Our first bookmaking class met last night, and I think I’m going to like it. Being a student is good practice for teachers.
We are free to pursue whatever projects we like. I guess I went in assuming we would be receiving specific assignments, so I’ve had to think through possibilities. What I’ve realized is that I’m really interested in fasteners: devices that are used to keep a book closed, whether that’s a latch like on one of the Bibles I examined last summer, an elastic band like the one on my new little Moleskine notebook, or a cord like what’s attached to the Tibetan notebook I bought over a year ago. What appeals to me about these devices?

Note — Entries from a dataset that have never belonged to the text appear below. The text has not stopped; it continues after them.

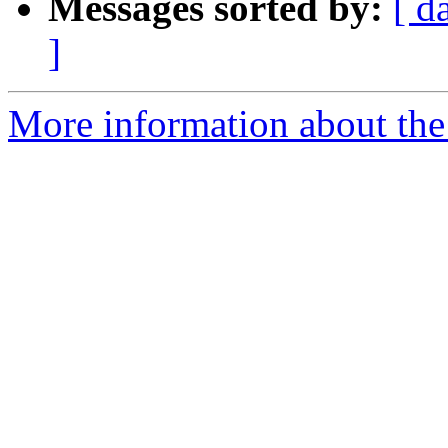
Messages sorted by:
[ d
]
More information about the 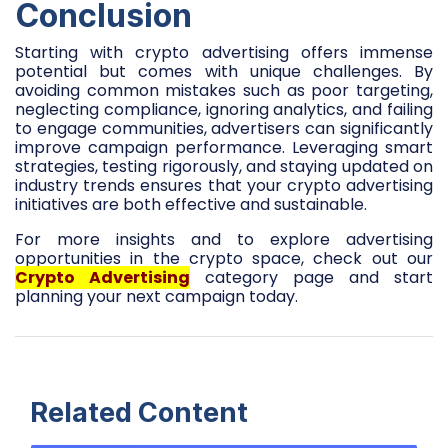
Conclusion
Starting with crypto advertising offers immense
potential but comes with unique challenges. By
avoiding common mistakes such as poor targeting,
neglecting compliance, ignoring analytics, and failing
to engage communities, advertisers can significantly
improve campaign performance. Leveraging smart
strategies, testing rigorously, and staying updated on
industry trends ensures that your crypto advertising
initiatives are both effective and sustainable.
For more insights and to explore advertising
opportunities in the crypto space, check out our
Crypto Advertising
category page and start
planning your next campaign today.
Related Content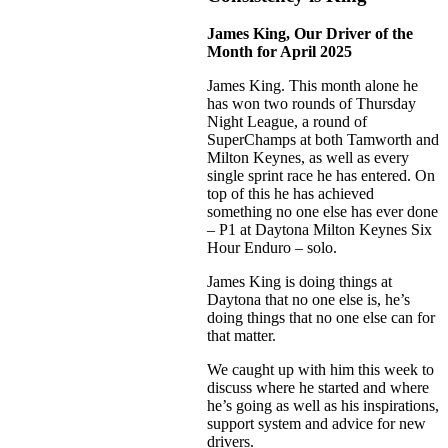
James King, Our Driver of the
Month for April 2025
James King. This month alone he
has won two rounds of Thursday
Night League, a round of
SuperChamps at both Tamworth and
Milton Keynes, as well as every
single sprint race he has entered. On
top of this he has achieved
something no one else has ever done
– P1 at Daytona Milton Keynes Six
Hour Enduro – solo.
James King is doing things at
Daytona that no one else is, he’s
doing things that no one else can for
that matter.
We caught up with him this week to
discuss where he started and where
he’s going as well as his inspirations,
support system and advice for new
drivers.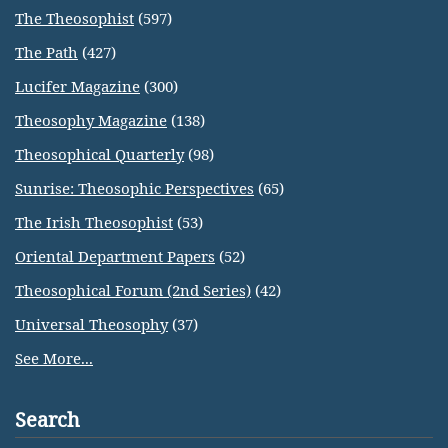
The Theosophist
(597)
The Path
(427)
Lucifer Magazine
(300)
Theosophy Magazine
(138)
Theosophical Quarterly
(98)
Sunrise: Theosophic Perspectives
(65)
The Irish Theosophist
(53)
Oriental Department Papers
(52)
Theosophical Forum (2nd Series)
(42)
Universal Theosophy
(37)
See More...
Search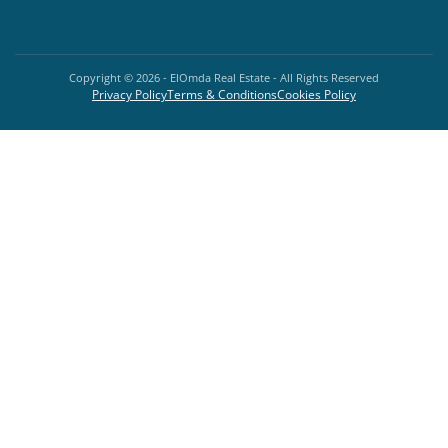
Copyright ©
2026
- ElOmda Real Estate - All Rights Reserved
Privacy Policy
Terms & Conditions
Cookies Policy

Perhaps it’s the way in which they work against the familiar openess of books, acting as a kind of safeguard (even if only a symbolic one) against unauthorized uses.
I began to think, “What would it take to create an exact replica of one of these things?” Then I began to think, “What kinds of things did readers do with (or to) their books before they became so cheap and commonplace and before we had automated book production?” One of the above Bibles, for example, had been “hacked” at some point, by which I mean that someone took the traditionally bound Bible, split it in two, and then bound the two halves separately, but facing each other on a common backboard. The result was a book half as thick but twice as wide. My guess is that this alteration was done to fit into a particular pocket or satchel.
Users of electronic devices frequently hack them to see what kinds of non-authorized uses they can get out of them. As digital rights management technology gets more and more sophisticated (and as laws are passed to outlaw bypassing DRM), such hacking becomes more and more appealing, frankly.
Readers have long had the ability and inclination to alter their books, to make them say or do things other than what their creator intended. In some deep sense, this practice is perhaps a residue of oral culture, in which discourse exists only in conversation. Walter Ong calls writing “autonomous discourse” because it needs no interlocutor. In practice, however, we intervene in written discourse all the time, through writing marginal notes, underlining and highlighting key passages, and through altering the physical makeup of the book itself.
But how would history be different if the technology of the book had prevented such interventions? What if we were unable to try out new arrangements, to foreground different textual elements than those the author deemed most important?
Or to ask a question from a completely different angle: what elements of printed books might accurately be described (in a weird kind of back formation) as “analog rights management” features? How does the form of print seek to protect the integrity of the information it contains?